I think most of the additional latency I haven’t explained is due to jitter, which is the variation in transmission time across the network. When I measure round-trip network time to my own service provider, verizon.net, I see about 15 ms from home in Squirrel Hill, but frequently, times are 25 ms or more and occasionally over 200 ms. To counter these long delays, audio systems intentionally add delay (referred to as buffering) so if audio information shows up late, the receiver is still playing audio stored in a buffer and the lateness makes no difference. But of course, when you compensate for the occassional late data, you basically make everything late, so we have systems like Zoom with 100’s of ms latency.

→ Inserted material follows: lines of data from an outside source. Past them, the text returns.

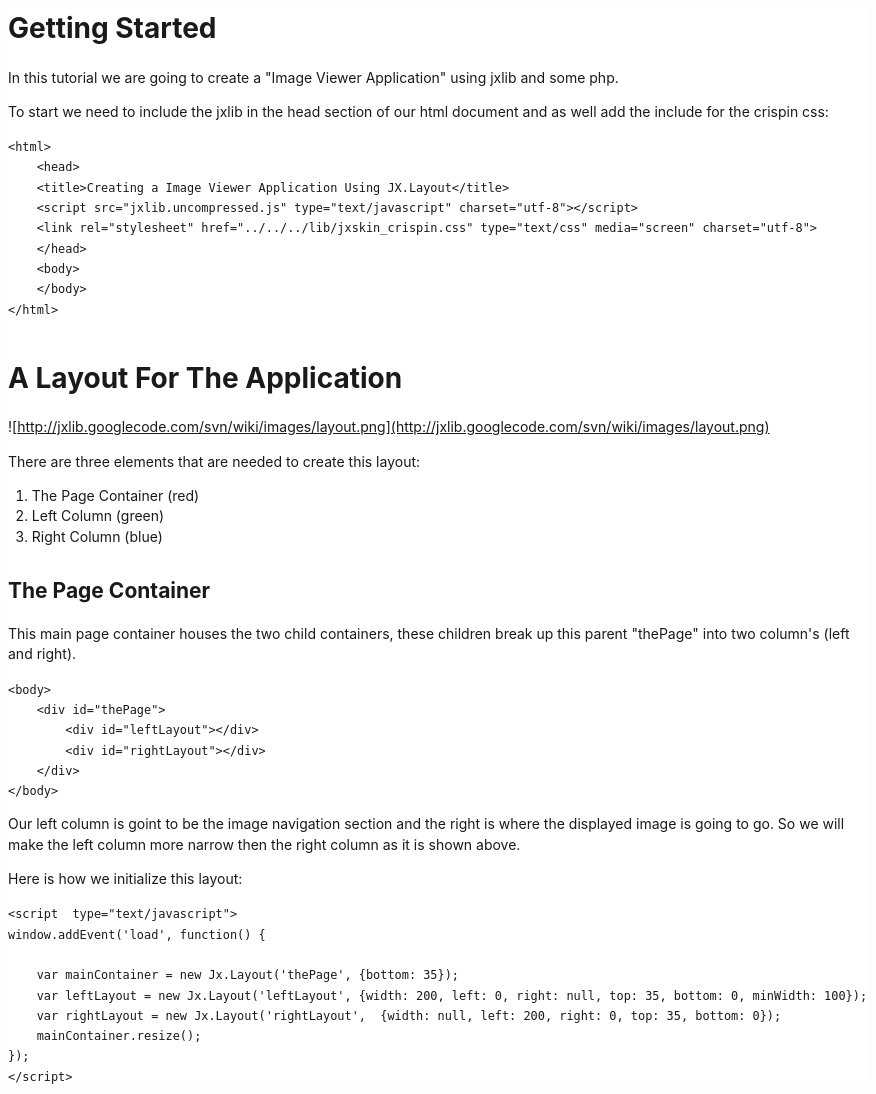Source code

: # Getting Started #

In this tutorial we are going to create a "Image Viewer Application" using jxlib and some php.

To start we need to include the jxlib in the head section of our html document and as well add the include for the crispin css:
```
<html>
    <head>
    <title>Creating a Image Viewer Application Using JX.Layout</title>
    <script src="jxlib.uncompressed.js" type="text/javascript" charset="utf-8"></script>
    <link rel="stylesheet" href="../../../lib/jxskin_crispin.css" type="text/css" media="screen" charset="utf-8">
    </head>
    <body>
    </body>
</html>
```

# A Layout For The Application #

![http://jxlib.googlecode.com/svn/wiki/images/layout.png](http://jxlib.googlecode.com/svn/wiki/images/layout.png)

There are three elements that are needed to create this layout:

  1. The Page Container (red)
  1. Left Column (green)
  1. Right Column (blue)

## The Page Container ##

This main page container houses the two child containers, these children break up this parent "thePage" into two  column's (left and right).
```
<body>
    <div id="thePage">
        <div id="leftLayout"></div>
        <div id="rightLayout"></div>
    </div>
</body>
```

Our left column is goint to be the image navigation section and the right is where the displayed image is going to go. So we will make the left column more narrow then the right column as it is shown above.

Here is how we initialize this layout:
```
<script  type="text/javascript">
window.addEvent('load', function() {

    var mainContainer = new Jx.Layout('thePage', {bottom: 35}); 
    var leftLayout = new Jx.Layout('leftLayout', {width: 200, left: 0, right: null, top: 35, bottom: 0, minWidth: 100});
    var rightLayout = new Jx.Layout('rightLayout',  {width: null, left: 200, right: 0, top: 35, bottom: 0});
    mainContainer.resize();
});
</script>
```
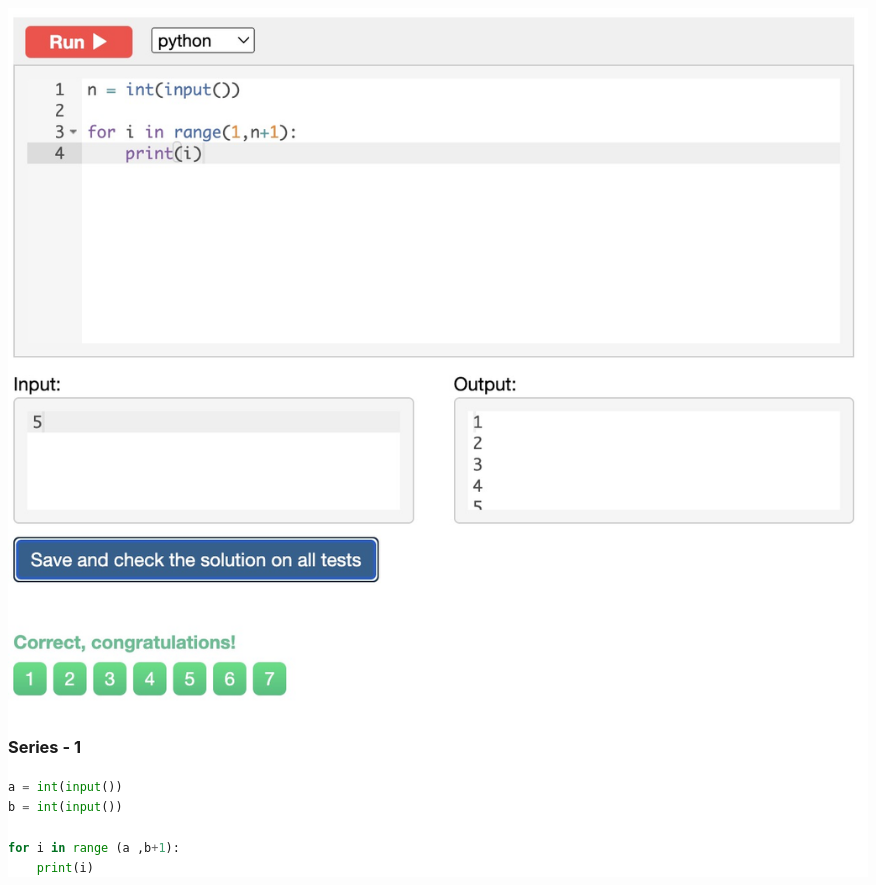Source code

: ![](SnakifyAssets/4.1.jpg)

### Series - 1
```.py
a = int(input())
b = int(input())

for i in range (a ,b+1):
    print(i)
```
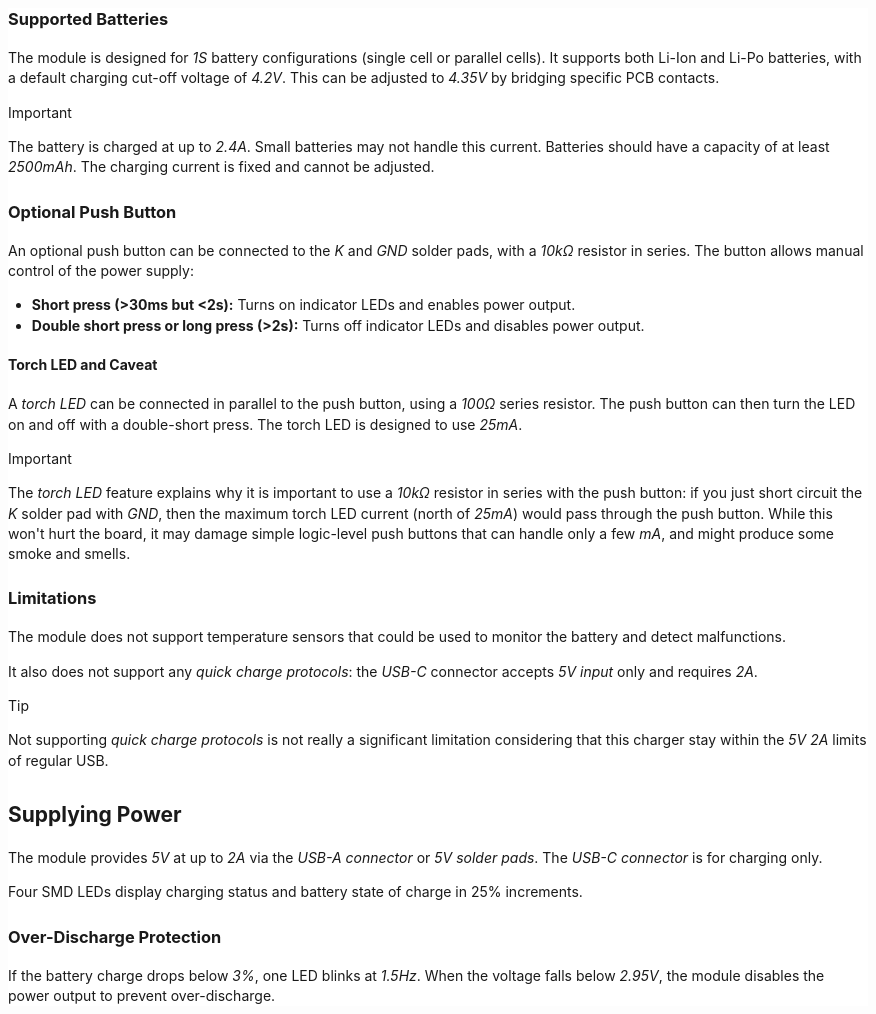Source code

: ### Supported Batteries

The module is designed for *1S* battery configurations (single cell or parallel cells). It supports both Li-Ion and Li-Po batteries, with a default charging cut-off voltage of *4.2V*. This can be adjusted to *4.35V* by bridging specific PCB contacts.

> [!IMPORTANT]
> The battery is charged at up to *2.4A*. Small batteries may not handle this current. Batteries should have a capacity of at least *2500mAh*. The charging current is fixed and cannot be adjusted.
### Optional Push Button

An optional push button can be connected to the *K* and *GND* solder pads, with a *10kΩ* resistor in series. The button allows manual control of the power supply:

- **Short press (>30ms but <2s):** Turns on indicator LEDs and enables power output.
- **Double short press or long press (>2s):** Turns off indicator LEDs and disables power output.

#### Torch LED and Caveat

A *torch LED* can be connected in parallel to the push button,  using a *100Ω* series resistor. The push button can then turn the LED on and off with a double-short press. The torch LED is designed to use *25mA*.

> [!IMPORTANT]
> The *torch LED* feature explains why it is important to use a *10kΩ* resistor in series with the push button: if you just short circuit the *K* solder pad with *GND*, then the maximum torch LED current (north of *25mA*) would pass through the push button. While this won't hurt the board, it may damage simple logic-level push buttons that can handle only a few *mA*, and might produce some smoke and smells.


### Limitations

The module does not support temperature sensors that could be used to monitor the battery and detect malfunctions. 

It also does not support any *quick charge protocols*: the *USB-C* connector accepts *5V input* only and requires *2A*.

> [!TIP]
> Not supporting *quick charge protocols* is not really a significant limitation considering that this charger stay within the *5V 2A* limits of regular USB.

## Supplying Power

The module provides *5V* at up to *2A* via the *USB-A connector* or *5V solder pads*. The *USB-C connector* is for charging only.

Four SMD LEDs display charging status and battery state of charge in 25% increments.

### Over-Discharge Protection

If the battery charge drops below *3%*, one LED blinks at *1.5Hz*. When the voltage falls below *2.95V*, the module disables the power output to prevent over-discharge.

This animation illustrates what’s going on in network audio. Audio packets are transmitted at regular intervals, but due to jitter, the arrival times are not so regular, as illustrated by the circles coming in from the left. Packets are stored in a buffer (middle), and eventually delivered at regular intervals as audio. When an incoming packet is late, the audio continues without interruption because we’ve been holding a reserve, but keeping that reserve means everything is delayed. You can adjust the Network Jitter and Audio Latency in this model. Notice that Higher jitter and lower latency both lead to more dropouts in the audio output. (Numbers here are arbitrary, but you can think of them as milliseconds, in which case we’ve slowed things down by a factor of 5.)

Dropouts vs. Latency

The use of buffering is a fundamental trade-off between sound with fewer interruptions and dropouts at higher latency vs lower latency with more drop-outs. Zoom goes for pretty high latency because we can tolerate it – it’s a good tradeoff for voice. Of course, drop-outs are really annoying for music too, so we cannot just ignore jitter and eliminate buffering. My measurements with SoundJack were based on enough buffering that the audio seemed mostly continous and drop-out free, but it was far from perfect.

Does it have to be so bad?

Maybe if the pandemic goes on, there will be increasing pressure to provide lower latency and lower jitter streaming on the Internet. At least jitter can be solved, mainly through reserved bandwidth and priorities. Phone service is an example of such a network. But Internet standards are pretty entrenched, so I don’t see any big improvements coming to consumers in the near future.

Wrapping up, I think you can do much better than current voice-and-video-over-IP offerings, but the best is going to in the 100 to 150 ms round trip range, which is at best unnatural for musicians.

One thing that I have not seen tried is to provide a pianist coach with an electronic keyboard that is silent locally but sends a signal to the student. The student sings along and a mix of the keyboard sound and student sound is returned to the coach. It would be unnerving to play 150 ms ahead of the actual sound, but church pipe organists sometimes deal with long acoustic latencies, so this seems to be a learnable skill. If anyone can do it, musicians can.